The individual savings account allowance has been raised in line with inflation, pushing it up to £10,680 per year.
This is great news for savers as it means that people in the UK can now avoid paying income tax on returns from savings accounts and stocks and shares amounting to £10,680.
All standard savings accounts require account-holders to pay a rate of income tax depending on their annual income.
The income tax rates are as follows: Earning of between £0-£2,560 per year must pay 10%; £2,560-£35,000 will incur a 20% tax rate; £35,000 - £150,000 will incur a 40% rate while anyone earning over £150,000 will pay 50% of whatever they earn as income tax.

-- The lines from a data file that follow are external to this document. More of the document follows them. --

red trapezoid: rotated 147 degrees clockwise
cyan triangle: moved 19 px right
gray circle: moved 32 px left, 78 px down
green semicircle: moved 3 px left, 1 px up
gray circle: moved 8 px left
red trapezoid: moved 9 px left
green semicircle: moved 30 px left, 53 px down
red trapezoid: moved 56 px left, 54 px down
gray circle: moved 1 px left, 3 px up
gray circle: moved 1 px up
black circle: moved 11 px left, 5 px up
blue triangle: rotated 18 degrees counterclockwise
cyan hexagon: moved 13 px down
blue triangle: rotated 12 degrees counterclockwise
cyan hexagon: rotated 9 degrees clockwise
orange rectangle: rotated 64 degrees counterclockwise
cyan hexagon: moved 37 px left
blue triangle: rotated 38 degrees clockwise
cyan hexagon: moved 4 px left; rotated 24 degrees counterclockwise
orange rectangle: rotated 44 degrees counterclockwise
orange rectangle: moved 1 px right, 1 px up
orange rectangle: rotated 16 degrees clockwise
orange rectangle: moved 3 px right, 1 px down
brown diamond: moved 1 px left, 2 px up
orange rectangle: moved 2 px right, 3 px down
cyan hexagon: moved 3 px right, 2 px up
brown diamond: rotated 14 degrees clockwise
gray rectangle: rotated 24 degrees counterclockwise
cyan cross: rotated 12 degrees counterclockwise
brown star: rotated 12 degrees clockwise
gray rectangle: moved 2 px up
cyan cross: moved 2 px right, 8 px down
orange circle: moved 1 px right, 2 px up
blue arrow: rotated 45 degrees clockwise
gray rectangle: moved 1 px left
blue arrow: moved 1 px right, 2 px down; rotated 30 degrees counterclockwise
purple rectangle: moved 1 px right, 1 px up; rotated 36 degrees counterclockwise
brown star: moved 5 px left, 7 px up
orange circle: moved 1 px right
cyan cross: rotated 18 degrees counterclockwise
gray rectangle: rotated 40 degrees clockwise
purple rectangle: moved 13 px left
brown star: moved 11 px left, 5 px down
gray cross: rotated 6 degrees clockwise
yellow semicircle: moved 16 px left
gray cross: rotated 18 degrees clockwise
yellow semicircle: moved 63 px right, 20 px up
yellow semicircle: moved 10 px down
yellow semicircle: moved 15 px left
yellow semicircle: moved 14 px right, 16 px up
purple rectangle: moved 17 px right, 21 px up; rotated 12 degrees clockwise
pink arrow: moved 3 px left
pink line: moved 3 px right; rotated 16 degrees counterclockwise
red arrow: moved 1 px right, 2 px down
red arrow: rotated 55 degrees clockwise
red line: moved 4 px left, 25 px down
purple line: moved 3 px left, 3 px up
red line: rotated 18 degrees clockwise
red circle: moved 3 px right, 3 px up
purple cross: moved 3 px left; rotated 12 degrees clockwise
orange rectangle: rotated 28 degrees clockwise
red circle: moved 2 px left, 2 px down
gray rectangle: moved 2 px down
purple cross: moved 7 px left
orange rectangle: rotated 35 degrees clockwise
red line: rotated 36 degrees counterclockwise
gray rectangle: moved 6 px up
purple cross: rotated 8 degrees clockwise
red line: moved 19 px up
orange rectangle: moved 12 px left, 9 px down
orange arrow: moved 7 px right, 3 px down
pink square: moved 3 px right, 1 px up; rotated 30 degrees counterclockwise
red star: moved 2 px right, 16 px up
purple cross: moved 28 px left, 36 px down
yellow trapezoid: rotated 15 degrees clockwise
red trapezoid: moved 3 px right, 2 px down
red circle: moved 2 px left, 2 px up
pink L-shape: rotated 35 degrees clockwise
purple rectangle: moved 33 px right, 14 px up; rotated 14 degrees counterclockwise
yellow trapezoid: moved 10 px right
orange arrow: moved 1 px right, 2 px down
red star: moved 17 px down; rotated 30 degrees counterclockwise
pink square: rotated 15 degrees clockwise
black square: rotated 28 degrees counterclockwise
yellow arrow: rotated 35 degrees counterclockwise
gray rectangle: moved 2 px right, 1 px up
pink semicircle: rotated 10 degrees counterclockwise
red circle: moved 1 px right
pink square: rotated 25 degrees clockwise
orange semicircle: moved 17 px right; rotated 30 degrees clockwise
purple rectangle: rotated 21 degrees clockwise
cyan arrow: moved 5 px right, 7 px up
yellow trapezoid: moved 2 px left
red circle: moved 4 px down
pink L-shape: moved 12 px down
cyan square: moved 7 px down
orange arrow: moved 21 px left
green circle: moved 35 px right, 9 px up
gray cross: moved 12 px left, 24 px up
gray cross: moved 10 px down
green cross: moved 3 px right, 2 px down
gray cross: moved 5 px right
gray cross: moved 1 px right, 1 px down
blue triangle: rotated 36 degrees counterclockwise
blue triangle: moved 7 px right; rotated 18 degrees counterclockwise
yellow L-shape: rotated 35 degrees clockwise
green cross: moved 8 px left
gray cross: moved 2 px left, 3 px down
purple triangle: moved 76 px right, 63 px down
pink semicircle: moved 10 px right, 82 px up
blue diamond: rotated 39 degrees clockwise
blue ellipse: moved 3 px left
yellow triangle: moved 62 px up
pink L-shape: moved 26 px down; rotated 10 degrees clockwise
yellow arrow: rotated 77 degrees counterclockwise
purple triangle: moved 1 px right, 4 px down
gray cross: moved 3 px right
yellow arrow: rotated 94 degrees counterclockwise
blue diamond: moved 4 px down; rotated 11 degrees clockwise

Savers can put up to £5,340 each year into cash ISAs and the remaining allowance into stocks and shares ISAs; up to the full amount into stocks and shares ISAs or a combination of the two.
The ISA allowance has seen several increases in recent years, the most recent of which was pushed up from £7,200 to £10,200 to all savers aged 50 and above from October 2009 and to everyone else from the beginning of the last tax year in April 2010.
Those that are willing to take on a bit of risk in exchange for the potential to earn higher returns than the interest paid on saving accounts should consider share dealing accounts that incorporate the ISA wrapper.
These accounts are offered by many banks and provide a platform to buy and sell shares online from the comfort of your own home.
All returns made from these accounts are tax free, so you can make your investments work harder for you and avoid having to pass on a cut to the tax man.